Problem:
Please output all the entries word for word, without the pictures.

(Collected data)
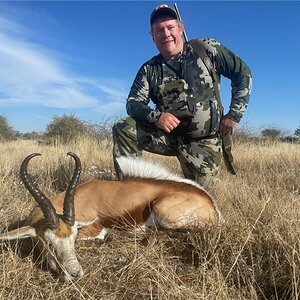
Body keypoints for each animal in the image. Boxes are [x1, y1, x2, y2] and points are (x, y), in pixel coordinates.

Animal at [0, 152, 220, 282]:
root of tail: (211, 204)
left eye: (73, 238)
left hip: (163, 212)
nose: (75, 274)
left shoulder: (93, 227)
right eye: (48, 242)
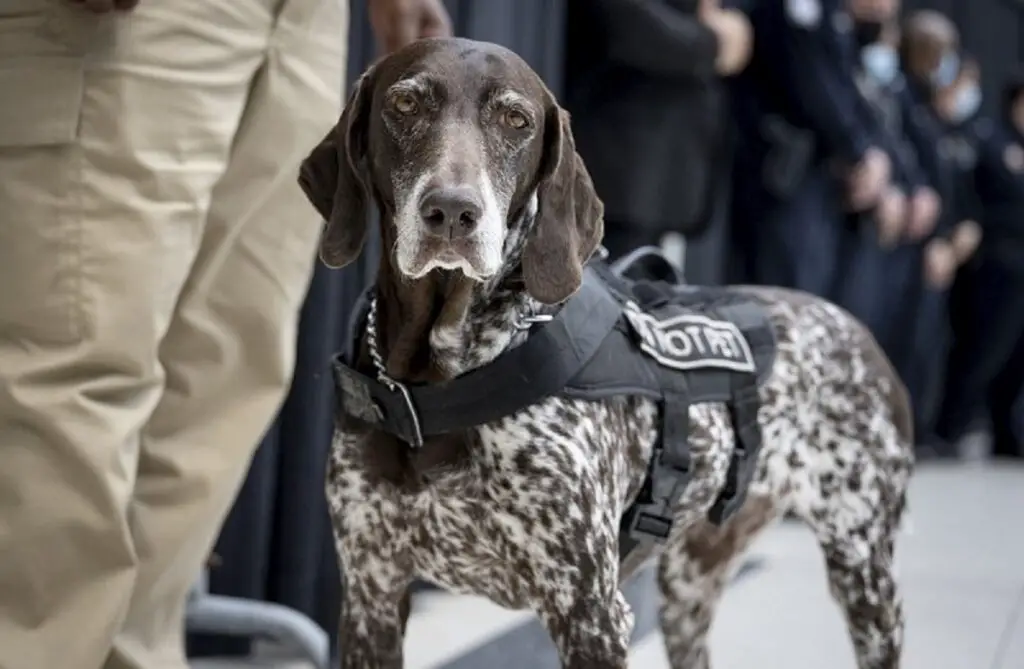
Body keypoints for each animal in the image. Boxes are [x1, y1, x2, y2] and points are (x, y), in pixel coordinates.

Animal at [296, 37, 913, 667]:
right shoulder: (371, 596)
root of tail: (855, 327)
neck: (438, 381)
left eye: (516, 121)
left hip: (864, 574)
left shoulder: (589, 612)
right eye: (405, 104)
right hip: (689, 586)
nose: (452, 212)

Written answer:
Body keypoints for each animal in the image. Boxes are [x1, y1, x2, y2] and points are (x, y), in pixel coordinates.

Animal at [0, 152, 220, 282]:
root of tail: (211, 204)
left eye: (73, 238)
left hip: (163, 212)
nose: (75, 274)
left shoulder: (93, 227)
right eye: (48, 242)
Body keypoints for each animal in the image. Boxes are [x1, y1, x2, y2] and points are (x, y), in pixel coordinates.

Animal at [296, 37, 913, 667]:
right shoulder: (371, 596)
root of tail: (855, 327)
neck: (438, 381)
left eye: (516, 121)
left hip: (864, 574)
left shoulder: (589, 612)
right eye: (405, 104)
right hip: (689, 586)
nose: (452, 212)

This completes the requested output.